SUPPLIED TEXT:
-=-=-

The advent of the CT scan has revolutionized the ability to accurately assess the swollen, inflamed neck. In addition to determining the severity of the infection involving different tissue planes and neck spaces, the resolution of the CT scan can help to differentiate between a cellulitis and an abscess. The CT scan can also determine the presence or absence of jugular vein thrombosis. Unfortunately, in the presence of a rapidly deteriorating airway, it will usually be necessary to proceed with emergency airway management before a CT examination of the neck becomes available. Even in patients with “stable” airways, a CT scan may not be possible prior to definitive airway management because the patient may be unable to lie flat. In these cases, the CT scan is done to better determine the extent of the infection only after securing an airway.

-=-=-

DATA UNDER STUDY:
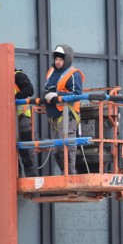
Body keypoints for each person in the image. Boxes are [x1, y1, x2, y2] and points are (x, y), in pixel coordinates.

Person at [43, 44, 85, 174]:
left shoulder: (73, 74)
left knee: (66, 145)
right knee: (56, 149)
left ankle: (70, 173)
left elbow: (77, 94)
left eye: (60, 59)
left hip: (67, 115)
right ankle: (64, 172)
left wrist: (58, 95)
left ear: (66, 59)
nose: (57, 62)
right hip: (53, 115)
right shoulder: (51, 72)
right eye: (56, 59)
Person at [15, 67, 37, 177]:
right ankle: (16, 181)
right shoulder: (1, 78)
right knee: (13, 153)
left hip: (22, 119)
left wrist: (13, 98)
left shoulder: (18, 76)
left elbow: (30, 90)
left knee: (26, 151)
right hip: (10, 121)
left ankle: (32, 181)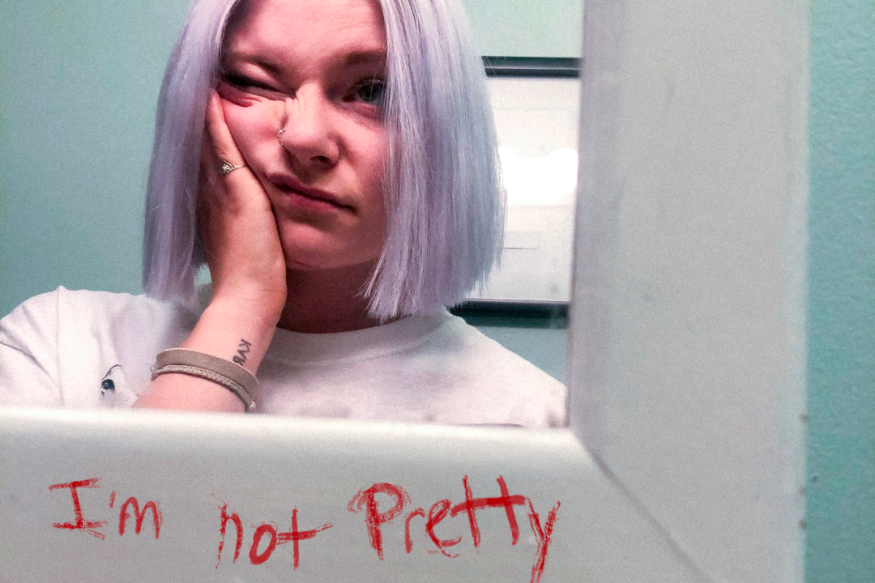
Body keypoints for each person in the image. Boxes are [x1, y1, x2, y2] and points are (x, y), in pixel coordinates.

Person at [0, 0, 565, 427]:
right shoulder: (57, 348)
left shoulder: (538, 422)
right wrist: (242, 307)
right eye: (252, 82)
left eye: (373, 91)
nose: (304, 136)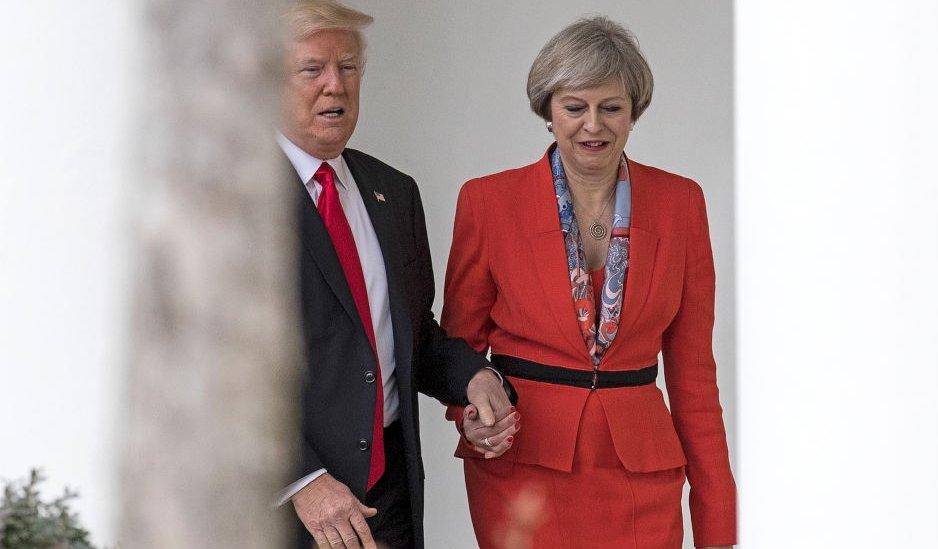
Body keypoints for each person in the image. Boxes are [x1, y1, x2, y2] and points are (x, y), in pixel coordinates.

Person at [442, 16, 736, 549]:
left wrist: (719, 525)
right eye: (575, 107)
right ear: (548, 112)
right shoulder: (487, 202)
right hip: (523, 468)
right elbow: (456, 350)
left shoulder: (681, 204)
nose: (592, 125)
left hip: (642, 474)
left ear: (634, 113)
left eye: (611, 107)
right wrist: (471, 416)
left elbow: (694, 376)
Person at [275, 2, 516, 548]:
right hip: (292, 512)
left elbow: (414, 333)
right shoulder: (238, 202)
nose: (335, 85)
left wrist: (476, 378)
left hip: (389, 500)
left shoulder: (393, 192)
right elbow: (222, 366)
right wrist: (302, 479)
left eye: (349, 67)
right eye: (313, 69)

-=-=-

ASSIGNED TASK A:
From the text on CT scans of the inflamed neck, output the passage starting at "The advent of" and ending at "securing an airway.".
ASSIGNED TASK B:
Pick up the text on CT scans of the inflamed neck from its last sentence and continue it.
The lines have no connection to the text about CT scans of the neck.

ANSWER SPACE A:
The advent of the CT scan has revolutionized the ability to accurately assess the swollen, inflamed neck. In addition to determining the severity of the infection involving different tissue planes and neck spaces, the resolution of the CT scan can help to differentiate between a cellulitis and an abscess. The CT scan can also determine the presence or absence of jugular vein thrombosis. Unfortunately, in the presence of a rapidly deteriorating airway, it will usually be necessary to proceed with emergency airway management before a CT examination of the neck becomes available. Even in patients with “stable” airways, a CT scan may not be possible prior to definitive airway management because the patient may be unable to lie flat. In these cases, the CT scan is done to better determine the extent of the infection only after securing an airway.

ANSWER SPACE B:
As technology and skills improve, some authors have suggested that bedside ultrasonography play more of a role in management of these patients.11 This could potentially alleviate the problems of positioning associated with CT, and provide faster useful information.
Discuss the Technique of Nasopharyngoscopy and Its Role in the Management of Patients with Deep Neck Infections
Nasopharyngoscopy is a safe and simple technique which should become familiar to anesthesia practitioners, otolaryngologists, and emergency specialists. Following the application of topical vasoconstrictor and topical anesthetic (4% lidocaine), the flexible nasopharyngoscope is passed into the nasopharynx. The glottis should not be anesthetized as this could trigger laryngospasm. With the flexible nasopharyngoscope, the glottis can be viewed from above without the risk of provoking laryngospasm. The technique is usually first done in the ED as part of the initial evaluation, and repeated at the bedside or in the operating room as required to provide an ongoing evaluation of the airway. Serial nasopharyngoscopic assessments become particularly important if conservative airway management is decided upon.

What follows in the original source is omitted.